Film-maker farmers create red wheat ‘crop-umentary’

Farmers are turning film-makers to create a behind-the-scenes “crop-umentary” highlighting an unusual wheat variety until recently not grown in Britain.

Red wheat growers across the country are being asked to video the first harvest of the crop since a landmark decision by bread-making giant Rank Hovis last year to start using only British flour.

Harvest footage filmed by farmers – including action shots taken from combines and tractor as crops are brought in from the fields – would be distributed to news websites and other forms of online media, said the PR firm behind the idea.

Until now, Rank Hovis has imported about 20% of its annual red wheat requirement from North America and Australia. But the move to British red wheat is expected to take its annual domestic requirement to about 150,000t within a couple of years.

At about 4t/ha, red wheat yields are far lower than other varieties. But farmers have been lured into growing the spring crop by contracts promising £300/t, contributing to a competitive gross margin.

Midlands farmer Stephen Adkins, who grew 28ha (70 acres) of red wheat at Greatworth Hall, near Banbury, said he had never made a film before but had been keeping a camera in the tractor cab.

“It is a fiddle having to make a video at harvest but we’re happy to do it.

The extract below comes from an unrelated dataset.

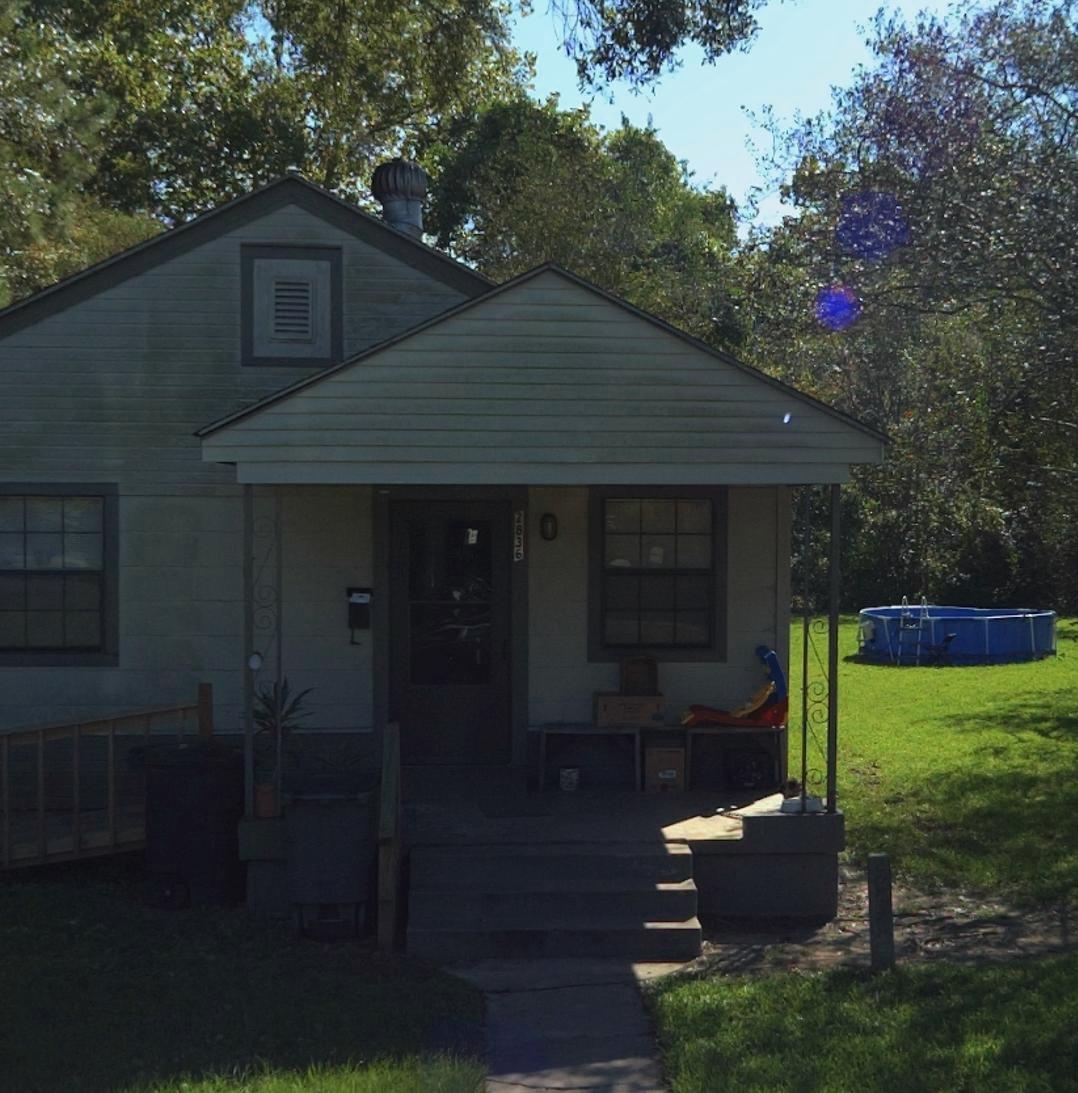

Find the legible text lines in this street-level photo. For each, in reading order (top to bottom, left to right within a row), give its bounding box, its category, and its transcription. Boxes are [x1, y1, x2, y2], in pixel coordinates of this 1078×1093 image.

[514, 511, 524, 560] StreetNumber: 2836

I think it’s a good idea – anything that promotes British food and farming has to be good for growers and the industry.”

Sarah Playfair, whose father John grew 25ha (62 acres) at Longniddry, East Lothian, said: “Harvest is an exciting and nerve-wracking time of year for those involved and it is a nice idea to attempt to share the intensity of the season with the British public.”

But it hasn’t all been plain sailing. Some growers have reported problems with mildew and lodging. Others have reported ergot problems, leaving them wondering whether cleaning will make the crop saleable.

One farmer, who asked not to be named, said: “Although it looked a picture in the field, and it seemed to yield very well, the grain is full of ergot. If I am unable to get the ergot cleaned out of the crop, I have a useless commodity on my hands.”

Hard to thrash but worth it

Red wheat grower Neil Armstrong had a mixed experience growing the crop – but says he will grow it again next year if contracts are available.

“I’ll not go on a world cruise on the back of it but it won’t bankrupt me either,” said the Northumberland farmer, during a break this week from harvesting 30ha of red wheat near Berwick-upon-Tweed.

Mr Armstrong drilled his crop on 6 March. The first field yielded 3.8t/ha (1.5t/acre) at 20-21% moisture. Protein content measured 16.8% with a Hagberg Falling Number varying from 380 to 360.

“The sample isn’t the prettiest, it’s been difficult to thrash and there are some whole heads in the tank. We’ve got the concave on the combine as tight as it will go but yields are increasing with the better land.”

Mr Armstrong said the crop hadn’t come to harvest as quickly as he would have expected. He applied pre-harvest glyphosate but the crop would have benefited from earlier drilling and a higher seed rate.

“It works because of the contract. The top-line price of £300/t tempts growers and financially it stacks up. I’m hoping to average 4t/ha once it’s all in. We’re quite happy with it and if Rank Hovis come to the party next year, we’ll grow it again.”